## WHAT THE EXERCISE ASKS
Copy out the material below verbatim, from the line with "Temperatura (ºC): Aguilar" through the line with "Humedad (%): Aguilar".

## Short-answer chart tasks
*** Block opens ***

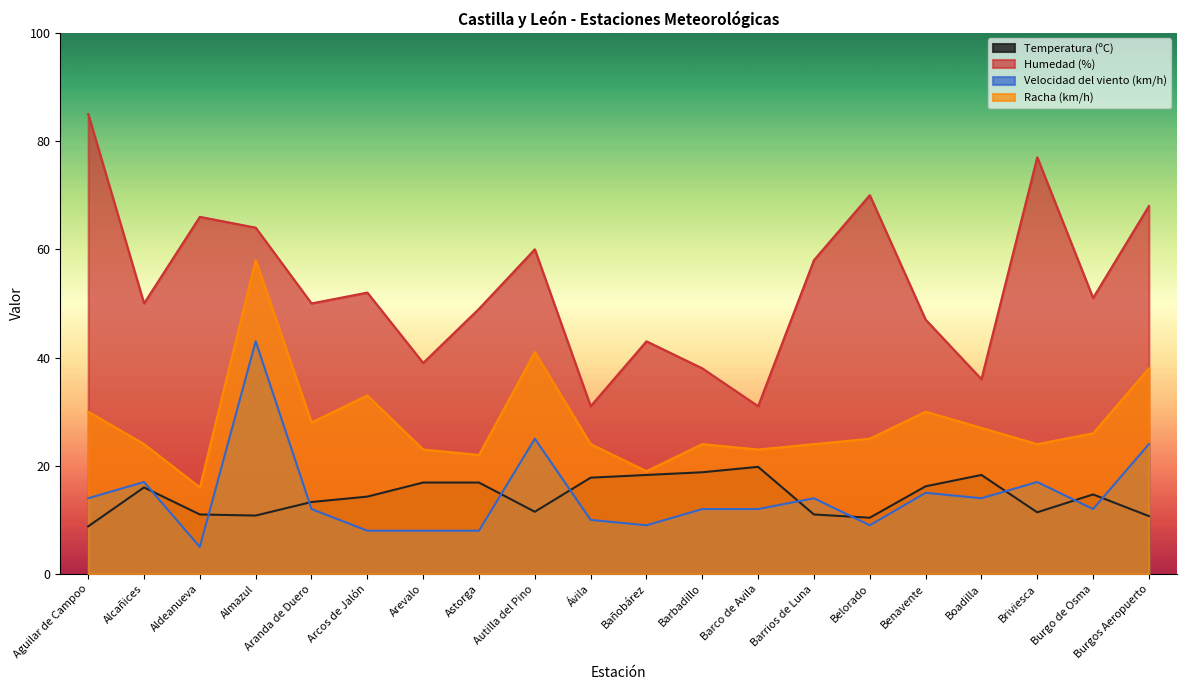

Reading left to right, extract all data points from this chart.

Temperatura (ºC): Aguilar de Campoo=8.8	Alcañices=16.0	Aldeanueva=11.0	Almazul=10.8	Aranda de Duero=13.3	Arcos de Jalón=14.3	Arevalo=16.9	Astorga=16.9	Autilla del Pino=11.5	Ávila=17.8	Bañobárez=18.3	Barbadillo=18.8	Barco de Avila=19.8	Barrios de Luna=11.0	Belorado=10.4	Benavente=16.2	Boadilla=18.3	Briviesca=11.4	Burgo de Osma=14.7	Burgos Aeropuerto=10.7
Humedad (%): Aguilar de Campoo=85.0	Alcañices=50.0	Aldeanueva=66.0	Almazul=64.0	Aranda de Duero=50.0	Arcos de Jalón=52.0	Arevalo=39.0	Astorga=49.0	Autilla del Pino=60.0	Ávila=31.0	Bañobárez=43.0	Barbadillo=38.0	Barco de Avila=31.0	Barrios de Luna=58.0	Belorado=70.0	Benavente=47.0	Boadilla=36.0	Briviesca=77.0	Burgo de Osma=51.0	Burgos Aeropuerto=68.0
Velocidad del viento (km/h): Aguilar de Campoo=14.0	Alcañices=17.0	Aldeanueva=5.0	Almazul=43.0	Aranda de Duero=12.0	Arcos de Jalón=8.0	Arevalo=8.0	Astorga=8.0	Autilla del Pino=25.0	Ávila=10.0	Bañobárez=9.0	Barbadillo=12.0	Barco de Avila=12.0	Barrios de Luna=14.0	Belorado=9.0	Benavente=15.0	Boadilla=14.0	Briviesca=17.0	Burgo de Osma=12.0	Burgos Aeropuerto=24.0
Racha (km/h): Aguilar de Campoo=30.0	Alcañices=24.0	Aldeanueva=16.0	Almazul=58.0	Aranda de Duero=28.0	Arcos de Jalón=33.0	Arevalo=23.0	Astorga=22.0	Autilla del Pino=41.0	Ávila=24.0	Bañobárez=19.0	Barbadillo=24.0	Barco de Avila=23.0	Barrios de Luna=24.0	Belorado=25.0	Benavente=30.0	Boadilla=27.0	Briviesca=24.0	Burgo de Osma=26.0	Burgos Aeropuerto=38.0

*** Block closes ***

## TASK OUTPUT
Temperatura (ºC): Aguilar de Campoo=8.8	Alcañices=16.0	Aldeanueva=11.0	Almazul=10.8	Aranda de Duero=13.3	Arcos de Jalón=14.3	Arevalo=16.9	Astorga=16.9	Autilla del Pino=11.5	Ávila=17.8	Bañobárez=18.3	Barbadillo=18.8	Barco de Avila=19.8	Barrios de Luna=11.0	Belorado=10.4	Benavente=16.2	Boadilla=18.3	Briviesca=11.4	Burgo de Osma=14.7	Burgos Aeropuerto=10.7
Humedad (%): Aguilar de Campoo=85.0	Alcañices=50.0	Aldeanueva=66.0	Almazul=64.0	Aranda de Duero=50.0	Arcos de Jalón=52.0	Arevalo=39.0	Astorga=49.0	Autilla del Pino=60.0	Ávila=31.0	Bañobárez=43.0	Barbadillo=38.0	Barco de Avila=31.0	Barrios de Luna=58.0	Belorado=70.0	Benavente=47.0	Boadilla=36.0	Briviesca=77.0	Burgo de Osma=51.0	Burgos Aeropuerto=68.0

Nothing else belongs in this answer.